Całe plecy Mallory'ego były odsłonięte, zachowana skóra była tak czysta i biała, że wyglądała jak posąg z marmuru. Odcięta lina zawiązana wokół jego talii pozostawiła po sobie ślady na tułowiu, co wskazywało na to, że w pewnym momencie Mallory prawdopodobnie zaliczył bolesny upadek, po którym zwisał z liny. Najbardziej zaskoczył mnie sposób, w jaki lewa noga była skrzyżowana z prawą, która złamała się nad cholewką buta, tak jakby Mallory chronił zranioną kończynę. Cokolwiek się wydarzyło, wydawało się jasne, że Mallory żył, przynajmniej krótko, gdy dotarł do swojego ostatecznego miejsca spoczynku.

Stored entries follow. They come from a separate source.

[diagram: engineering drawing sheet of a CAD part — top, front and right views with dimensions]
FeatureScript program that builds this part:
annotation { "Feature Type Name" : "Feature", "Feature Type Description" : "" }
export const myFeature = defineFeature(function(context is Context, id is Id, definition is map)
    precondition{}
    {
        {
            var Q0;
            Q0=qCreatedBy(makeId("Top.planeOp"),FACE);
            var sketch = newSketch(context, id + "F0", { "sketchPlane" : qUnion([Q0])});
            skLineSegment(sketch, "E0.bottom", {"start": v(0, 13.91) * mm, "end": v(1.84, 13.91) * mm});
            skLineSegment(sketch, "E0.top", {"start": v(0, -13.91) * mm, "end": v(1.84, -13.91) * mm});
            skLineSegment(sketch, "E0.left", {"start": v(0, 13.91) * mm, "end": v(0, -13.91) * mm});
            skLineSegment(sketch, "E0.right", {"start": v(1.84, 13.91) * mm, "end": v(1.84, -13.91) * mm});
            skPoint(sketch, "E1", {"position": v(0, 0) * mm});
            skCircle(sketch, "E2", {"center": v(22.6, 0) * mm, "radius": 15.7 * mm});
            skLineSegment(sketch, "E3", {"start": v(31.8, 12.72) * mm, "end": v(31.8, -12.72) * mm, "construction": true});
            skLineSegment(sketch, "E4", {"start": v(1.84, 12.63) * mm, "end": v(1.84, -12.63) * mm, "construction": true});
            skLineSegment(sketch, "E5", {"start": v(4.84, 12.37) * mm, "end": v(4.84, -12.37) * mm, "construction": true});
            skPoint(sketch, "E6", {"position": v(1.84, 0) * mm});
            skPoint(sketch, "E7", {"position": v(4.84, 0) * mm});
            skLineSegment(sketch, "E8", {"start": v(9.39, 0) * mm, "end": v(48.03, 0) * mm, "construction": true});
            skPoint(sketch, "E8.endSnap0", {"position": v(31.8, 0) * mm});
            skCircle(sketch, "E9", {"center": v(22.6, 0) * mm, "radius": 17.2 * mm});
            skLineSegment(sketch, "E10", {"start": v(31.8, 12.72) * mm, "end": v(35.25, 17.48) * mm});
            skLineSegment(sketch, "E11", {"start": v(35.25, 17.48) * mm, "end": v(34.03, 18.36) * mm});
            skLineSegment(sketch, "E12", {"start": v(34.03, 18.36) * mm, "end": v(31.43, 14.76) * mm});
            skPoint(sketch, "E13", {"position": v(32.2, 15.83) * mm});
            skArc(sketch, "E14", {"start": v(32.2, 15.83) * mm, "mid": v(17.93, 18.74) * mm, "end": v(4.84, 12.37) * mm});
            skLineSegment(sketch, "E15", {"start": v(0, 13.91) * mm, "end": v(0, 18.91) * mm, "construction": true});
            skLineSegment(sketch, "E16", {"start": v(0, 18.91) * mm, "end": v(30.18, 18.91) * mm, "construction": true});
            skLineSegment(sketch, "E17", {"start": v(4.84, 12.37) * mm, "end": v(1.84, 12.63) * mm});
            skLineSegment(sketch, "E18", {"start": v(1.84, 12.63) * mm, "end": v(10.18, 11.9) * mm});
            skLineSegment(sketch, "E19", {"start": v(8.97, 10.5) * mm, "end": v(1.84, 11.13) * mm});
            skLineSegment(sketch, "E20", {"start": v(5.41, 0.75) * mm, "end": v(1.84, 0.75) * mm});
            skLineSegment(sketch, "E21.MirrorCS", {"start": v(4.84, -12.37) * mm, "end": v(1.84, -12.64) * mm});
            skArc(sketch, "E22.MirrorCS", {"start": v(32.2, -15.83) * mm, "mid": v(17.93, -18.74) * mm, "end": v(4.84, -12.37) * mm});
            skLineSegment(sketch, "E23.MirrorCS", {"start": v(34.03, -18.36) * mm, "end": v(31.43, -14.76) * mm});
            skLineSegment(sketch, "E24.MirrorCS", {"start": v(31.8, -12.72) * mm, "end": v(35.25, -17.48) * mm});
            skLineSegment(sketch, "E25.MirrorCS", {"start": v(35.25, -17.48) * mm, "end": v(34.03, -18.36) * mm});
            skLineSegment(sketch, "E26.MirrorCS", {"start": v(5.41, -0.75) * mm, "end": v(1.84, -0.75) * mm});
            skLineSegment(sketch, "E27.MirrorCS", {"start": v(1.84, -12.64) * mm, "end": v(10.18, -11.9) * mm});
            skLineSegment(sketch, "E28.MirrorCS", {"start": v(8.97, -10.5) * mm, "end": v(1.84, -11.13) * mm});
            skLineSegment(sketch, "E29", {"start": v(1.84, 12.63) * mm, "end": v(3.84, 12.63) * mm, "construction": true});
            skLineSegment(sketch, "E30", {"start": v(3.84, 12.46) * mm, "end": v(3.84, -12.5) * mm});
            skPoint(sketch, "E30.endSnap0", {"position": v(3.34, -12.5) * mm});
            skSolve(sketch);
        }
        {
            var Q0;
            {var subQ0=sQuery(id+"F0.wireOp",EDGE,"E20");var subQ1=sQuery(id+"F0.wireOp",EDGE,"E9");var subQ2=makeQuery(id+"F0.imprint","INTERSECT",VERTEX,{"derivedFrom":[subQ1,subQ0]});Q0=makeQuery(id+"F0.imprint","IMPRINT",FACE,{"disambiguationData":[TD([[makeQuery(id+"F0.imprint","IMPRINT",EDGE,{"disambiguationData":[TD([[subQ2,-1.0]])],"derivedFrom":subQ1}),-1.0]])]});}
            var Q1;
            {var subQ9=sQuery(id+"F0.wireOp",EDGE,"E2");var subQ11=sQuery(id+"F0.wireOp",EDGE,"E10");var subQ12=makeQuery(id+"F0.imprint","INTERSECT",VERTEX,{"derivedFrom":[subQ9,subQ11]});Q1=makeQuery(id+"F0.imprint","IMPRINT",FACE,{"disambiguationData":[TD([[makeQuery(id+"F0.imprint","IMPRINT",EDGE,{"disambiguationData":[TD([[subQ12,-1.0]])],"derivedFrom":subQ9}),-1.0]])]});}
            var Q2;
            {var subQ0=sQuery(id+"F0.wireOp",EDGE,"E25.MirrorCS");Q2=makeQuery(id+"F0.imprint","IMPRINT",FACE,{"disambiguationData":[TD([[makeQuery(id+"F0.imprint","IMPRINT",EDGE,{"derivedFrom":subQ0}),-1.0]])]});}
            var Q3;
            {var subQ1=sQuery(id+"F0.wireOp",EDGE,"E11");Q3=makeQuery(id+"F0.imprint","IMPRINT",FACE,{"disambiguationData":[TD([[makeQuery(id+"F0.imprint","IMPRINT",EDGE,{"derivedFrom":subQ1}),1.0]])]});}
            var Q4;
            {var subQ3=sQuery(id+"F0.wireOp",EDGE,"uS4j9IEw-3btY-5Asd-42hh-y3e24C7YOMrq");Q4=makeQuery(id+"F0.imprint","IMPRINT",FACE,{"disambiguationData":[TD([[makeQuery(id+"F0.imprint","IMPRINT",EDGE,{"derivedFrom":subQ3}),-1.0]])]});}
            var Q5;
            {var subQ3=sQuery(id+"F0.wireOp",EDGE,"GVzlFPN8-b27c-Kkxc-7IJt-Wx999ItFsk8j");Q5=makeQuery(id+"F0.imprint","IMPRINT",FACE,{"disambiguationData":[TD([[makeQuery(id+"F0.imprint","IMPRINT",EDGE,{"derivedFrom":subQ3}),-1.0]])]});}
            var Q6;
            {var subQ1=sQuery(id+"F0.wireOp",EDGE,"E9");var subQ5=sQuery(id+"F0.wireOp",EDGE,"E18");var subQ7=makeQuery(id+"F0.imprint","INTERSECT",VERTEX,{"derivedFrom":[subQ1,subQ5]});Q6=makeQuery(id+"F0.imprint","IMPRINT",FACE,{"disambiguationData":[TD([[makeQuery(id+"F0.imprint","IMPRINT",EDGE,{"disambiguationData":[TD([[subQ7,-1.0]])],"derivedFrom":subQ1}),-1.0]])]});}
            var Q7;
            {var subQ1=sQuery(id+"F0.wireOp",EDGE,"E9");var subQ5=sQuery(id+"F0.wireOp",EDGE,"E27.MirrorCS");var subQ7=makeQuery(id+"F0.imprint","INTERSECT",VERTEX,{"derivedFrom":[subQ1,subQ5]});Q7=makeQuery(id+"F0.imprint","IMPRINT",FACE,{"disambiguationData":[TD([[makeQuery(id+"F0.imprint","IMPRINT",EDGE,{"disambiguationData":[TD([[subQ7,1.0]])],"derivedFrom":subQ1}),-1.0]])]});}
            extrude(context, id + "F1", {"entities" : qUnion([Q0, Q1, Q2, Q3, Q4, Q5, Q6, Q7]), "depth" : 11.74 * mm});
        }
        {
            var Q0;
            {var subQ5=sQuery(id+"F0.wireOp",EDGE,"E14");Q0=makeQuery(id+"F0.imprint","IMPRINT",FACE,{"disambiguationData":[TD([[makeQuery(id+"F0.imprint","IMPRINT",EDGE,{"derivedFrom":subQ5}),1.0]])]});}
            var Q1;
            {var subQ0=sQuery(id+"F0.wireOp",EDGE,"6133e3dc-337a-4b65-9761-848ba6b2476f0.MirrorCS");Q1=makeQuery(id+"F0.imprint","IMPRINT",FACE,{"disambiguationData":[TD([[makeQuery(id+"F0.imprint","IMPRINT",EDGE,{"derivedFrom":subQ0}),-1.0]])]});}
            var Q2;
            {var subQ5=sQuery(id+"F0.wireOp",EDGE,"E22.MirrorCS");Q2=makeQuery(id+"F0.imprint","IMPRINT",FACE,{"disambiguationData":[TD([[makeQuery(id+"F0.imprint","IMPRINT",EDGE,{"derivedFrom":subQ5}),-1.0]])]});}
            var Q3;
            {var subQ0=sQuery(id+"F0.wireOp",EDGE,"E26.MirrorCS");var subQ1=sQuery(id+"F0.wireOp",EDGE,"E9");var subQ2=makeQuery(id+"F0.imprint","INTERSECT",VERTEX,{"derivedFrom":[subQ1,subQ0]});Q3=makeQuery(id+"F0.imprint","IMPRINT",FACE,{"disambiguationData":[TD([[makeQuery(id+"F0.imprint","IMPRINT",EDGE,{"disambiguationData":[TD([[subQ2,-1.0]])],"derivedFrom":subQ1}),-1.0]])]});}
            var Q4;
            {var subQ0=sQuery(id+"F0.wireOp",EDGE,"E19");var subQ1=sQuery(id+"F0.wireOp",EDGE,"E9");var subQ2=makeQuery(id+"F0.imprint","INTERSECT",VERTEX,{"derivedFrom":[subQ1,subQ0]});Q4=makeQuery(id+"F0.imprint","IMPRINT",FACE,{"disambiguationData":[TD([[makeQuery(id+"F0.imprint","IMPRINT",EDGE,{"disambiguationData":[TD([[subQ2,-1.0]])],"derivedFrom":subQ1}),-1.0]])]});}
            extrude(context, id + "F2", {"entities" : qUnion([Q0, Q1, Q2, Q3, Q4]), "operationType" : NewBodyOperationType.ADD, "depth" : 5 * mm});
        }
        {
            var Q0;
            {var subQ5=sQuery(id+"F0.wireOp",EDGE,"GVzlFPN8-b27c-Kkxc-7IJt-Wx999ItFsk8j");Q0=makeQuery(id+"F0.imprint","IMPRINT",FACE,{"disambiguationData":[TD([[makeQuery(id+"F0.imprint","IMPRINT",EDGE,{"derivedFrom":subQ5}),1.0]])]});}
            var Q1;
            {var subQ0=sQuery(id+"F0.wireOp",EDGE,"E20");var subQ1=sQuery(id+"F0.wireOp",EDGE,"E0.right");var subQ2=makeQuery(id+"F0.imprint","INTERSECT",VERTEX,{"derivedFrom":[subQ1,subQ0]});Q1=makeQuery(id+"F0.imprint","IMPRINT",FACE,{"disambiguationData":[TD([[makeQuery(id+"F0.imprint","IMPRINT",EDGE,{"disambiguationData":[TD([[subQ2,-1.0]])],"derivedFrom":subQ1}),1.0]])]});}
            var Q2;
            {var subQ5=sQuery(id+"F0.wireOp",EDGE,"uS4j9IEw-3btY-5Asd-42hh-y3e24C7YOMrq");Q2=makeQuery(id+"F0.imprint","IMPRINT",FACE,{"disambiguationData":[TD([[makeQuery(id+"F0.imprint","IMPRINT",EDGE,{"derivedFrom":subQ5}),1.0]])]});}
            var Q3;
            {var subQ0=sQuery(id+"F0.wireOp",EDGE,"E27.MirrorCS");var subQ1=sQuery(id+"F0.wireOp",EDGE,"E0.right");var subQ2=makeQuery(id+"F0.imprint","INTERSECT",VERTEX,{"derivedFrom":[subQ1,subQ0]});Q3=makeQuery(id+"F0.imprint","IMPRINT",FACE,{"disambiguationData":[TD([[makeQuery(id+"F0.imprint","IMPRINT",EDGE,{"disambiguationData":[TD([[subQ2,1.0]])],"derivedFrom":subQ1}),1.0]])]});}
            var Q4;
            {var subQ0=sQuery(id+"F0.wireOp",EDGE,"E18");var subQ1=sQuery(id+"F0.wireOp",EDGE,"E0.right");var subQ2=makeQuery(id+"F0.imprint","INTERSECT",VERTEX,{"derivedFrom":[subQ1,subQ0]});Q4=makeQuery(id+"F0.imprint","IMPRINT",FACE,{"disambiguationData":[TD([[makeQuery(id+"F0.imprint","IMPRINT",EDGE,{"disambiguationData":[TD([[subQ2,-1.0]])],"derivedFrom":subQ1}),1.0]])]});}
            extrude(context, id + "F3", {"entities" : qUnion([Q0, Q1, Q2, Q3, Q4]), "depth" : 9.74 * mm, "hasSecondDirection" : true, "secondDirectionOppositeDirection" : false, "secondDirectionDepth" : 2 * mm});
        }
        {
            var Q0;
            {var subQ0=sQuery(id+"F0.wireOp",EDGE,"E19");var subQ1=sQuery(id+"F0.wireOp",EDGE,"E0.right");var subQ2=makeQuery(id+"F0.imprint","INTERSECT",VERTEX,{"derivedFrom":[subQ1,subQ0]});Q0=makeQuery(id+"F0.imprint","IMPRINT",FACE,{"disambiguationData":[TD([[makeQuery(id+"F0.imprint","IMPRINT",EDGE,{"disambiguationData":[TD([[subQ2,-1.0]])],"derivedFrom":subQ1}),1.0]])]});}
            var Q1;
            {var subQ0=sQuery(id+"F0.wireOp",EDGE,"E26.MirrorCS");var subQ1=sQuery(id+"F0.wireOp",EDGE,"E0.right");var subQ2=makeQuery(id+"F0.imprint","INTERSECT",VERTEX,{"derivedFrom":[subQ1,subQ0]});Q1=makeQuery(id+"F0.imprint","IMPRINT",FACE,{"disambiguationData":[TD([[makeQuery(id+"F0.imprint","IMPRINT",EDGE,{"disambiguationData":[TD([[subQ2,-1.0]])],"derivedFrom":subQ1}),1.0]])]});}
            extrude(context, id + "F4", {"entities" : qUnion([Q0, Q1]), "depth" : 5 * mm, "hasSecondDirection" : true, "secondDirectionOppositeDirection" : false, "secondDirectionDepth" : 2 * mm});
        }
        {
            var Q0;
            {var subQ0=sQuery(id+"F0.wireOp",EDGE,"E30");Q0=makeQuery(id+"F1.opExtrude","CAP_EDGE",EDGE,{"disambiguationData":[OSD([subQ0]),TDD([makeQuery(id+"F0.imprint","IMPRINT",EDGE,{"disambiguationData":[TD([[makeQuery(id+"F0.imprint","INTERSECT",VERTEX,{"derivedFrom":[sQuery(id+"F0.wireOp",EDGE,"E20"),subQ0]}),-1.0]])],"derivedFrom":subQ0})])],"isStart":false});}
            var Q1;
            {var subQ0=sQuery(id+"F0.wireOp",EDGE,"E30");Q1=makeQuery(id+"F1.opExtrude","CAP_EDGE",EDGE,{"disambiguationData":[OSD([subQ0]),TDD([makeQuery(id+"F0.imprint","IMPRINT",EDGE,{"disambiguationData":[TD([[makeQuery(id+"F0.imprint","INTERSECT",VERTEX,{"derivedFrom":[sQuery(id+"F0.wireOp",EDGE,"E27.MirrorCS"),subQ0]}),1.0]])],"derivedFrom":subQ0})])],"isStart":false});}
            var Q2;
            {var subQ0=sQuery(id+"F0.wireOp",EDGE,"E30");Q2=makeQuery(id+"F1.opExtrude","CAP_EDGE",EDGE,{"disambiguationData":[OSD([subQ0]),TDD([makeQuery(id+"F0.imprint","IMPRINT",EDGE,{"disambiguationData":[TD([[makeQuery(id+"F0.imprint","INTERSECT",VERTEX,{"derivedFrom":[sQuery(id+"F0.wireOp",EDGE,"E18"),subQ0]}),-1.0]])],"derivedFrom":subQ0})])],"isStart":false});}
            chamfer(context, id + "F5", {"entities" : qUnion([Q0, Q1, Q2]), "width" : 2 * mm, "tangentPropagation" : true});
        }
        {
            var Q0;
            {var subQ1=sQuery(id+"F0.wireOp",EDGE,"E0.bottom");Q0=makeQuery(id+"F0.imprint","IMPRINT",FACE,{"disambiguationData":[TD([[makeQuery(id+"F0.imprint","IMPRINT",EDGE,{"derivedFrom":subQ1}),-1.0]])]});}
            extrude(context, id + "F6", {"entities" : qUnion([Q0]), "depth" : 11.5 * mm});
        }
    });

Anker i współpracujący z nim poszukiwacze początkowo zakładali, że ciało należy do Sandy'ego Irvine'a, ponieważ znaleziono je niemal bezpośrednio pod miejscem, w którym odkryto na grzbiecie jego czekan, prawie dziesięć lat po tym, jak on i Mallory zaginęli. Czy Mallory był przywiązany do Irvine'a w czasie upadku? A jeśli tak, to w jaki sposób lina została przecięta i dlaczego nie znaleziono Irvine'a w pobliżu?

Inne szczegóły wzbudziły jeszcze więcej pytań. Zielone gogle Mallory'ego znaleziono w jego kieszeni. Czy to oznaczało, że schodził w nocy, kiedy ich nie potrzebował? Jego zegarek zatrzymał się między godziną pierwszą a drugą, ale czy to było rano czy po południu? Mallory zapowiedział, że jeśli dotrze na szczyt, zostawi na nim zdjęcie swojej żony. Nie znaleziono jej zdjęcia przy jego ciele.

Nie było też śladu po aparacie, co doprowadziło wielu historyków zajmujących się tematyką Everestu do wniosku, że musiał go nosić Irvine. Ma to sens, biorąc pod uwagę, że był on lepszym fotografem i wiedział, że brytyjska publiczność będzie wolała oglądać zdjęcia swojego Galahada (jak nazywali Mallory'ego wielbiciele), niż jego mniej znanego partnera.

Młody Tybetańczyk w bazie Everest Base Camp podczas śnieżycy po długim dniu przewożenia zapasów na górę. / (National Geographic / Renan Ozturk)

 

Ostatnią osobą, która widziała tę parę, był ich kolega z grupy Noel Odell, który 8 czerwca 1924 roku zatrzymał się na wysokości około 8 tysięcy metrów, by skierować wzrok w stronę szczytu. Jak relacjonował, gruba, gęsta zasłona pokryła górną część Everestu, ale o 12:50 wirujące chmury podniosły się na chwilę, odsłaniając Mallory'ego i Irvine'a "poruszających się szybko" w górę około 250 metrów od szczytu.

"Mój wzrok zatrzymał się na jednej malutkiej, czarnej sylwetce na małym grzebieniu śniegu" - napisał Odell w swojej wiadomości z 14 czerwca. "Pierwszy z nich zbliżył się wtedy do wielkiego skalnego stopnia i wkrótce pojawił się na szczycie. Drugi zrobił to samo. Wtedy cała ta fascynująca wizja zniknęła, ponownie okrywając się chmurą".